Moel Siabod is a slightly isolated mountain in Snowdonia in that there is quite a walk from it to its nearest neighbour peak. However it apparently does allow you to view 13 of the 14 highest peaks in Wales from its summit. We thought we’d give its 872m a go as something slightly energetic to do over the bank holiday weekend.
We stayed in the Gwdyr Hotel which was not particularly special in any respect. It was polite without being friendly and seemed to be unsure of what style of hotel it was. The room was fine, but the big spacious and empty bar was in desperate need of some attention and would not be a very appealing place to spend the evening. The town of Betws-y-Coed, where the hotel is situated, has many hotels so I don’t think we’ll be staying in this place again.
My Dad had chosen this walk for Carmel and I, and met us for breakfast. Wynn also had also travelled to Betws-y-Coed, but had chosen to try out a lowland walk he had spotted in the paper. We started walking at 9:30am after parking the car near Pont Cyfng at the Bryn Glo cafe.
The route we chose took us around the mountain from the north east to the south east before we started our actual ascent. The sun that had accompanied us at the start of the walk was looking more and more likely to leave us as we walked around the base of the mountain. When it started raining the three of us took the opportunity to put our waterproofs on. Just jackets would suffice in the intermittent showers we thought.
The first stage of the ascent was up through a small pine forest following a stream to Llyn y Foel. The forest was fairly full of mushrooms – vegetation that I rarely see in such quantities and in such variety. There were some decent and poisonous looking red ones and some bigger browny ones. I briefly wished I knew more about mushrooms, but luckily the feeling passed and I’m quite content to refer to them as red and brown varieties.
Coming out of the forest, the path become much steeper as we ascended to the Llyn y Foel lake. It didn’t take too long, and with a few short breaks we were soon at the lake.
From the lake our route took us up the south ridge towards the summit. This route requires quite a bit of scrambling as there is no well-trodden path. The scrambling was as difficult as we wanted it to be, with plenty of easy choices if we didn’t fancy the more tricky climbs.

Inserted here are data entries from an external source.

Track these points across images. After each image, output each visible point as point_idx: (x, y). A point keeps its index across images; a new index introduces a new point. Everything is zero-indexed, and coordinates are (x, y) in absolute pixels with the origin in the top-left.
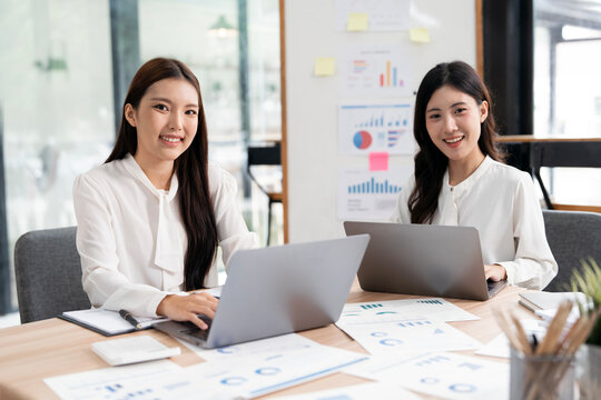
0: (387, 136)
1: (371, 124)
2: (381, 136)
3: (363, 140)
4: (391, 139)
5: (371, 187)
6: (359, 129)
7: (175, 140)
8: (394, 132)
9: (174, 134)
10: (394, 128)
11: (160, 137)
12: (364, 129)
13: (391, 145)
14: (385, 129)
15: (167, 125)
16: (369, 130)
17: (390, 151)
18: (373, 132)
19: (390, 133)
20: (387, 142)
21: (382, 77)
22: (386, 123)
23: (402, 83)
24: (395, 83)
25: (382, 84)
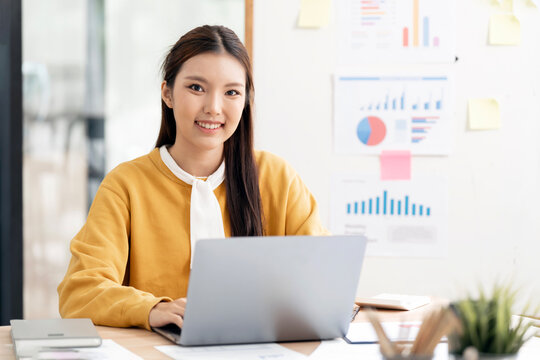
0: (410, 125)
1: (386, 107)
2: (400, 125)
3: (371, 132)
4: (415, 130)
5: (383, 205)
6: (367, 114)
7: (213, 126)
8: (422, 120)
9: (211, 119)
10: (421, 113)
11: (196, 122)
12: (374, 113)
13: (415, 140)
14: (407, 114)
15: (203, 109)
16: (381, 115)
17: (414, 149)
18: (388, 118)
19: (415, 120)
20: (410, 135)
21: (406, 31)
22: (408, 105)
23: (436, 42)
24: (426, 43)
25: (406, 43)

Very little of the scramble up the ridge is exposed, so we felt comfortable to test our scrambling skills without having to deal with a very rational fear of falling off the ridge.
As we clambered over rocks and boulders and pulled ourselves up through little gulleys we found our views of the lake below becoming obscured by the cloud that had made its permanent residence over the summit. It was around this point that the intermittent rain become more consistent and we started getting properly wet.
Every now and again, though, we had the excuse to pause our climb to look down on the lake which by now was a long way beneath us.
As we approached the top of the summit the cloud became much thicker and we could not see too far ahead. The rain was really getting to us now and we were looking forward to the summit and then starting our descent.
We saw the summit for the first time about 25m before we got there. The cloud at the top was thick, and the wind extremely strong and blowing rain and hail into our faces. The temperature was ridiculously low for an August bank holiday and my hands were becoming numb without any gloves. Carmel and I battled against the wind to the trigonometry point marking the official summit and then waited a few minutes in the battering wind for my Dad to arrive. The photo we took at the summit was like most of our British summit photos – in cloud and with us being tested by the elements.
From the summit we wandered around a little. It is easy to get disoriented in the cloud as the summit plateau is quite large and featureless. Carmel and I were relying on my Dad for the route and it was a little disconcerting when we headed off in the wrong direction before he asked if we had a compass and a map since he had neither. While I had a map, I had no compass, but I was aware of the direction we had come from and the GPS device that I had could indicate the direction we were walking in. However I did curse the compass in the device that had never worked properly. So along with the need for head-torches, from a previous lesson we had learned, we have now added compasses to our list of essential walking equipment.
The path down from the summit was fairly straight forward, but we were really quite cold and miserable. Around this point my socks became sodden with water and I realised that a waterproof jacket had not been sufficient weather protection. The rain had soaked through my lightweight trousers, which was not a problem, but had then soaked my socks, which was a problem. By half way down the mountain all three of us were squelching with every step. None of us had waterproof trousers or gaiters on – but all of us were stupidly carrying them in our backpacks.
The walk down did seem to take a while and we didn’t talk much. We were all too wet and bedraggled. The highlight of the day had certainly been the scramble up the ridge to the summit. This was really great fun, and contained very little of the fear that accompanies me on Crib Goch. I later vowed to give Tryfan a climb next year, having already climbed Bristly Ridge many years ago. Wynn volunteered to guide us up there, much to my Dad’s horror.
Oh, we obviously have absolutely no first hand experience of how many of the highest peaks in Wales you could see from the summit. Absolutely no idea.